--- AUSZUG ZUM LESEN ---
↓
Schließlich ist der Verletzte zu nennen, bei dessen Namen wir auf das Suffix ‚Schwuler‘ ganz bewusst verzichtet haben. Diese Männer beeindrucken nämlich dadurch, dass die eigenen homosexuellen Erfahrungen ihr Selbstbild gerade nicht wesentlich mitprägen konnten. Stattdessen dominieren massive Ausgrenzungserlebnisse anderer Art die Identitätsbildung (gewalttätiger Vater, Alkoholmissbrauch und Suiziderfahrungen in der Familie, brutale Heimerfahrungen etc.), sodass sich diese Männer vor allem als Außenseiter und nicht ‚nur‘ als Homosexuelle begreifen:

Toni, 48 J., Chemiefacharbeiter: Ja, der geborene Schwule bin ich nie gewesen. (...) Es ist bei mir alles etwas anders als bei den Leuten, die aus Passion schwul geworden sind. (...) Ich bin der Überzeugung, dass dann, wenn ich ein vernünftiges Elternhaus gehabt hätte und Liebe von beiden Elternteilen bekommen hätte, dass ich sehr gut heterosexuell gewesen wäre.
↑
--- AUFGEFÜHRTE EINTRÄGE ---
↓
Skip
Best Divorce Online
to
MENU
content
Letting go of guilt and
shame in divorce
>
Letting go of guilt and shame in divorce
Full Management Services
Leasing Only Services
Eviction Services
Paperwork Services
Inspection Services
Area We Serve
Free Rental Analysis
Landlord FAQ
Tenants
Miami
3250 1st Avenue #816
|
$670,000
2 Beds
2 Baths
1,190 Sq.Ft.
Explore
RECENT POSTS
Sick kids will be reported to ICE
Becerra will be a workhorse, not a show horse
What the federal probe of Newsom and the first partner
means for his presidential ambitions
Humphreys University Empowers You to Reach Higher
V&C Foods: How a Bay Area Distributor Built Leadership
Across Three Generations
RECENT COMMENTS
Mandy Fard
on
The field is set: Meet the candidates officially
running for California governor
↑
↓
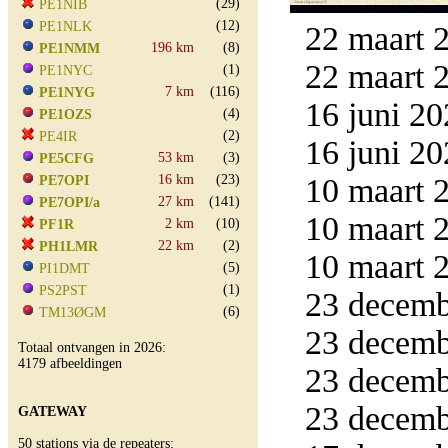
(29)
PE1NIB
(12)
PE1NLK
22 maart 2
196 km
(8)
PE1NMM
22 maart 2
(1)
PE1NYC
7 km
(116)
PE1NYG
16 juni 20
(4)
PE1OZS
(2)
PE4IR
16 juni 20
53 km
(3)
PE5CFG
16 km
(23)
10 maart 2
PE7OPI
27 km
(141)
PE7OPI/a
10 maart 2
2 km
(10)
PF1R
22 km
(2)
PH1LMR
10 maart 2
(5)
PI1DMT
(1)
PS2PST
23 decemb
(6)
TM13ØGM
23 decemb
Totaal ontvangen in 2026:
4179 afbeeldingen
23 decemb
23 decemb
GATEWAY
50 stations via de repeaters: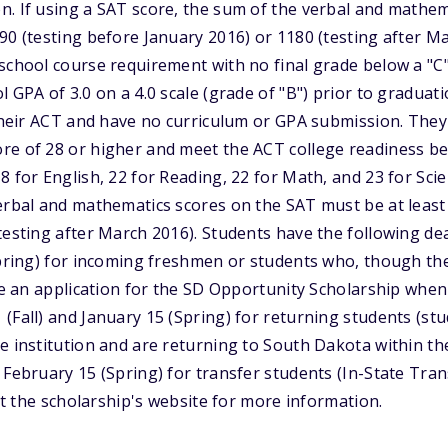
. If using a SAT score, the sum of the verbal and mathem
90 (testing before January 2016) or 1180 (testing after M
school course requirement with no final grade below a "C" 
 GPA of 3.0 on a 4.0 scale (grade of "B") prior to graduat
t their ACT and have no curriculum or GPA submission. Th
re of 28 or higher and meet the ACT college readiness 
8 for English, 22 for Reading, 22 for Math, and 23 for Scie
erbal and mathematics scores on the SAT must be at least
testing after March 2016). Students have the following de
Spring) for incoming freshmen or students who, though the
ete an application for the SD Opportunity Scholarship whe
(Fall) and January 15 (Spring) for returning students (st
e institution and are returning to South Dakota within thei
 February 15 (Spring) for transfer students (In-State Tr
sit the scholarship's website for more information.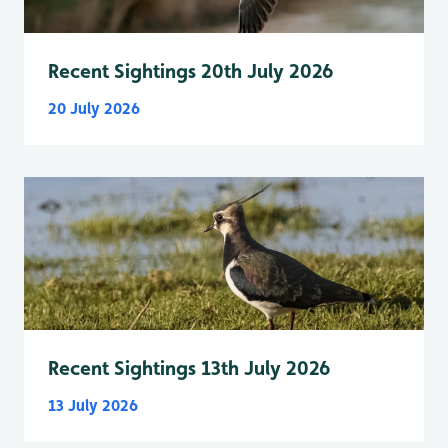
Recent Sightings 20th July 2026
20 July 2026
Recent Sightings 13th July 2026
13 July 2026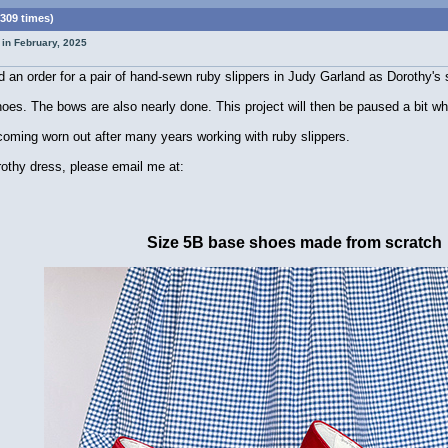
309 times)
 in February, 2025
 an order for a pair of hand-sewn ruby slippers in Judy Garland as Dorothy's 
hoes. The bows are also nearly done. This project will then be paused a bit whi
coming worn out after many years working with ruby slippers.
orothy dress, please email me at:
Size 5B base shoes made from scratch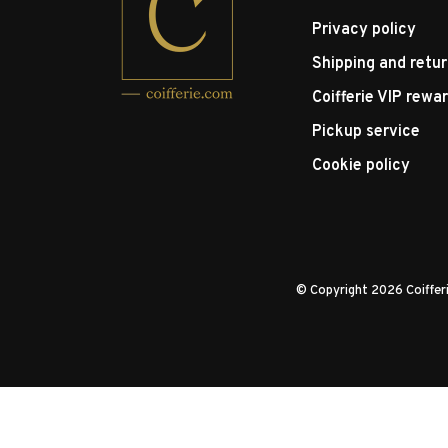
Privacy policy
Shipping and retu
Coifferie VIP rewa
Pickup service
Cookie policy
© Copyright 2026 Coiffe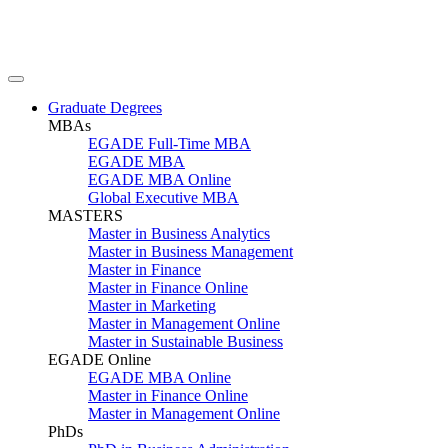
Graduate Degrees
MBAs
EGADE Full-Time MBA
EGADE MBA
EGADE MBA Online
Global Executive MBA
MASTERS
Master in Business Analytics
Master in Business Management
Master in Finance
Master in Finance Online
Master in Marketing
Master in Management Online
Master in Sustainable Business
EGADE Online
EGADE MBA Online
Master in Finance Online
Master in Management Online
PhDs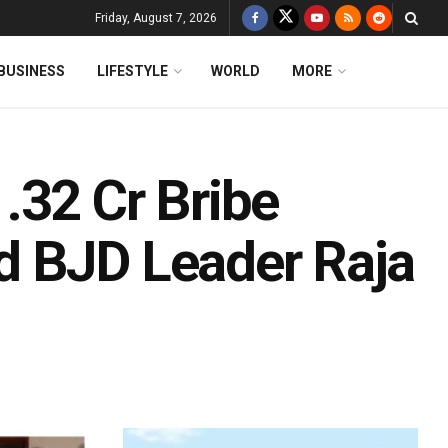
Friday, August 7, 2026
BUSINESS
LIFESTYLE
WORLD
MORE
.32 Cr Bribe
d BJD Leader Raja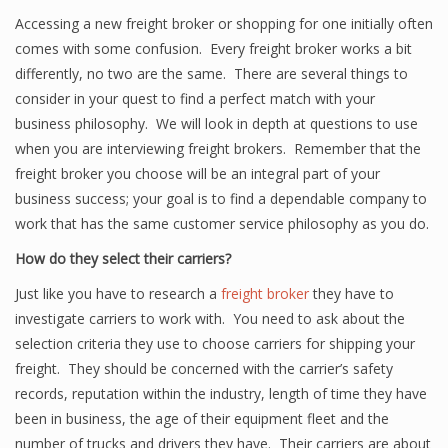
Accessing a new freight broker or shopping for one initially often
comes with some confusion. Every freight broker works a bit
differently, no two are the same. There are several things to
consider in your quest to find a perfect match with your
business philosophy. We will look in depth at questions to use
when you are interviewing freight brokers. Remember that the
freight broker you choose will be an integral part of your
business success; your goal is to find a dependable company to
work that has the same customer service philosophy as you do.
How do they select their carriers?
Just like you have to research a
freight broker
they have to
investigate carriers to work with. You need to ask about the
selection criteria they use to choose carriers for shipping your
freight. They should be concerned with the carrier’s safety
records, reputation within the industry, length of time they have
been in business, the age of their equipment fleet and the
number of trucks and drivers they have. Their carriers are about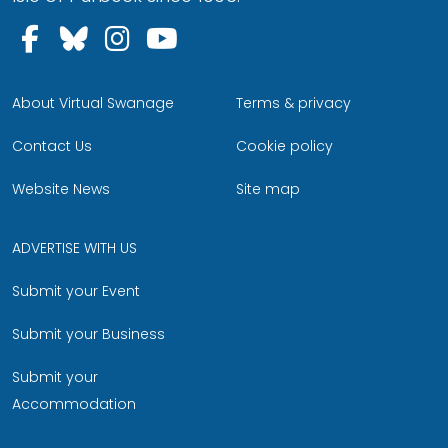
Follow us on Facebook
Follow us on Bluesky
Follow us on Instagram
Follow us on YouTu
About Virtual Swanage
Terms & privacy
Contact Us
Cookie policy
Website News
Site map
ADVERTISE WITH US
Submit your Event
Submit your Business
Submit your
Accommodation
↑
--- AUFGABENSTELLUNG ---
**a.** Welchen Beruf hat Toni im Textauszug über den Verletzten?
**b.** Setze den Textauszug über den Verletzten nach Tonis letztem Satz fort.
Die Einträge spielen hierfür keine Rolle.

--- GELÖSTE AUFGABEN ---
**a.** Er ist Chemiefacharbeiter.

**b.**
William, 31 J., Schauspieler: Wir waren eh schon immer anders. Also, das Anderssein war ein Bestandteil unserer ganzen Familie. Einer meiner Brüder, der ist auch anders. Also der ist Junkie. (...) Ich war immer der absolute Außenseiter, und zwar nicht im positiven, sondern im negativen Sinn. Ich war ’n kleines, dickes Kind und sah japanisch aus, sodass man mich für’n Südeuropäer halten konnte. Ich bin sehr gehänselt und geschlagen worden, so grausam, wie Kinder halt untereinander sein können.

(...)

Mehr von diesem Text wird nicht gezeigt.